_Listed entries_
=======
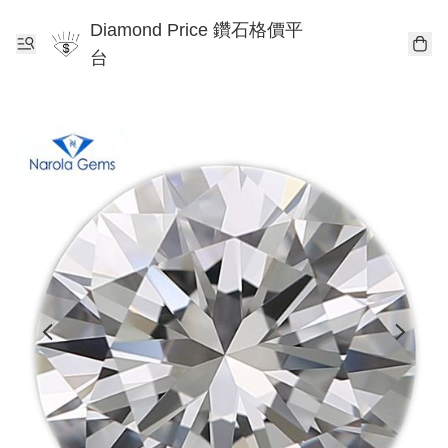
Diamond Price 鑽石格價平
台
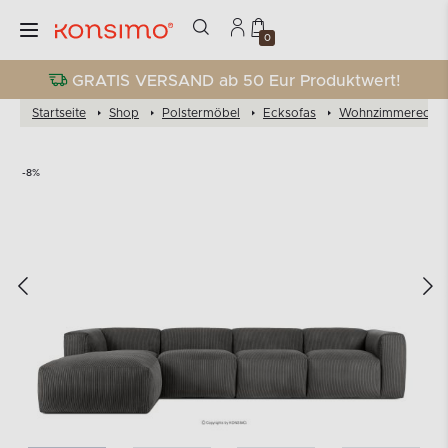
0
GRATIS VERSAND ab 50 Eur Produktwert!
Startseite
Shop
Polstermöbel
Ecksofas
Wohnzimmereckso
-8%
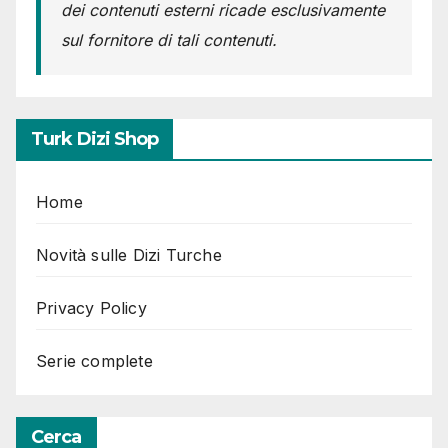
dei contenuti esterni ricade esclusivamente
sul fornitore di tali contenuti.
Turk Dizi Shop
Home
Novità sulle Dizi Turche
Privacy Policy
Serie complete
Cerca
=======
_Request_
From the line holding "Wohnzimmereckso" to the final line of the data above, give each line again exactly, both ends included, and drop the pictures.

_Exercise response_
Wohnzimmereckso
-8%
dei contenuti esterni ricade esclusivamente
sul fornitore di tali contenuti.
Turk Dizi Shop
Home
Novità sulle Dizi Turche
Privacy Policy
Serie complete
Cerca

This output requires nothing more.